Stored items
○ ○ ○ ○ ○ ○ ○
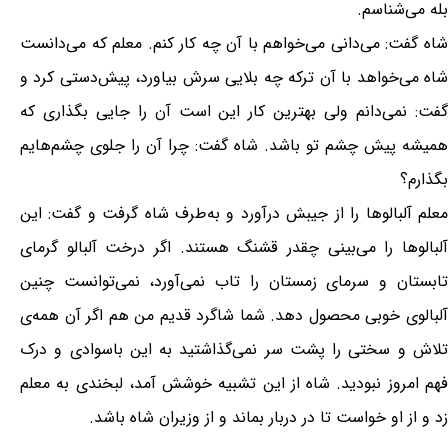
بله می‌شناسم.
شاه گفت: می‌دانی می‌خواهم با آن چه کار کنم. معلم که می‌دانست
شاه می‌خواهد با آن ترکه چه بلایی سرش بیاورد، پیش‌دستی کرد و
گفت: نمی‌دانم ولی بهترین کار این است آن را جایی بگذاری که
همیشه پیش چشم تو باشد. شاه گفت: چرا آن را جلوی چشم‌هایم
بگذارم؟
معلم آلبالوها را از جیبش درآورد و به‌طرف شاه گرفت و گفت: این
آلبالوها را می‌بینی چقدر قشنگ هستند. اگر درخت آلبالو گرمای
تابستان و سرمای زمستان را تاب نمی‌آورد، نمی‌توانست چنین
آلبالوی خوبی محصول دهد. شما شاگرد قدیم من هم اگر آن همه‌ی
تلاش و سختی را پشت سر نمی‌گذاشتید به این باسوادی و درک
فهم امروز نبودید. شاه از این تشبیه خوشش آمد، لبخندی به معلم
زد و از او خواست تا در دربار بماند و از وزیران شاه باشد.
○ ○ ○ ○ ○ ○ ○
### What needs to be done
Output every line of text in the items above as a JSON list of strings, one string per line, skipping blank lines. Leave out the pictures.

### Problem solution
[
  "بله می‌شناسم.",
  "شاه گفت: می‌دانی می‌خواهم با آن چه کار کنم. معلم که می‌دانست",
  "شاه می‌خواهد با آن ترکه چه بلایی سرش بیاورد، پیش‌دستی کرد و",
  "گفت: نمی‌دانم ولی بهترین کار این است آن را جایی بگذاری که",
  "همیشه پیش چشم تو باشد. شاه گفت: چرا آن را جلوی چشم‌هایم",
  "بگذارم؟",
  "معلم آلبالوها را از جیبش درآورد و به‌طرف شاه گرفت و گفت: این",
  "آلبالوها را می‌بینی چقدر قشنگ هستند. اگر درخت آلبالو گرمای",
  "تابستان و سرمای زمستان را تاب نمی‌آورد، نمی‌توانست چنین",
  "آلبالوی خوبی محصول دهد. شما شاگرد قدیم من هم اگر آن همه‌ی",
  "تلاش و سختی را پشت سر نمی‌گذاشتید به این باسوادی و درک",
  "فهم امروز نبودید. شاه از این تشبیه خوشش آمد، لبخندی به معلم",
  "زد و از او خواست تا در دربار بماند و از وزیران شاه باشد."
]